ASSIGNED TASK 1:
Translate this sentence from the city signage excerpt into Spanish: "While the advertising and shop signage seems to crowd out almost everything else, it's a city that also rewards you for paying attention to some of the nooks and crannies in between the bright lights and colours."
ASSIGNED TASK 2:
Please write the next part of the city signage excerpt, picking up after its final sentence.

This video above gives a bit of a sense of the soundscape that goes with the eye candy in Shibuya ... intense!

Train Carriage Advertising




While the advertising and shop signage seems to crowd out almost everything else, it's a city that also rewards you for paying attention to some of the nooks and crannies in between the bright lights and colours. Some of the urban infrastructure like street signs and drain covers were beautiful to look at too...

Street sign on the famous Ginza St, one of the main shopping strips of the city, which was off-limits to cars on this particular Saturday and lined with furniture and stalls...

This ornate drain cover was in Shimokitazawa....




There were also a few spaces set aside for what appeared to be community notices, and lots of maps ... an essential bit of media infrastructure given the address system in use in the city, even in these days of mobile internet and Google maps.




Here below are some demonstrators trying to make themselves seen and heard in Harajuku ... they had a large and captive audience, but the crowds seemed to have other things on their mind (ie shopping!!). Sadly I have no idea what they were demonstrating about ... nuclear power, the need to repent and get with God, who knows?! Mass protests must have to generate a lot of colour and noise to get any attention...

DATA SECTION:
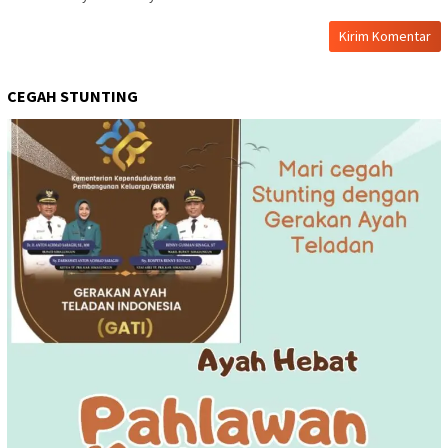
CEGAH STUNTING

ANSWER SPACE 1:
Aunque la publicidad y los letreros de las tiendas parecen acaparar casi todo lo demás, es una ciudad que también te recompensa por prestar atención a algunos de los rincones y recovecos que hay entre las luces brillantes y los colores.

ANSWER SPACE 2:
Of course, I was on the look out for any signs of graffiti and street art too. What I found seemed to be concentrated in Shibuya and around Shinjuku station. Stickers seemed to be particularly well-suited to the context here ... there was hardly any space left for anything larger, and not many times of the day/night when you might have a place to yourself long enough to hang around painting. The sticker artists typically made good use of space below eye level, which was less crowded because it is of less value to advertisers. In fact, paying attention to the graffiti kind of drew my eye away from all the advertising and other media, and gave me a different perspective on the landscape.

One of the ubiquitous vending machines being used as a platform for various unauthorised media, Shibuya

I love this one in so many ways ... one of a series of "I hate nuclear rain" stickers I saw by the same artist throughout the city.

Melbourne, represent! :-) It was a nice surprise to see some familiar names ... stickers from Reka, Meggs, and Phibs of  Everfresh crew on this pole, among others.
Shop shutter, Asakusa

Finally, there was a whole genre of plastic food art on display outside restaurants that warrants a mention...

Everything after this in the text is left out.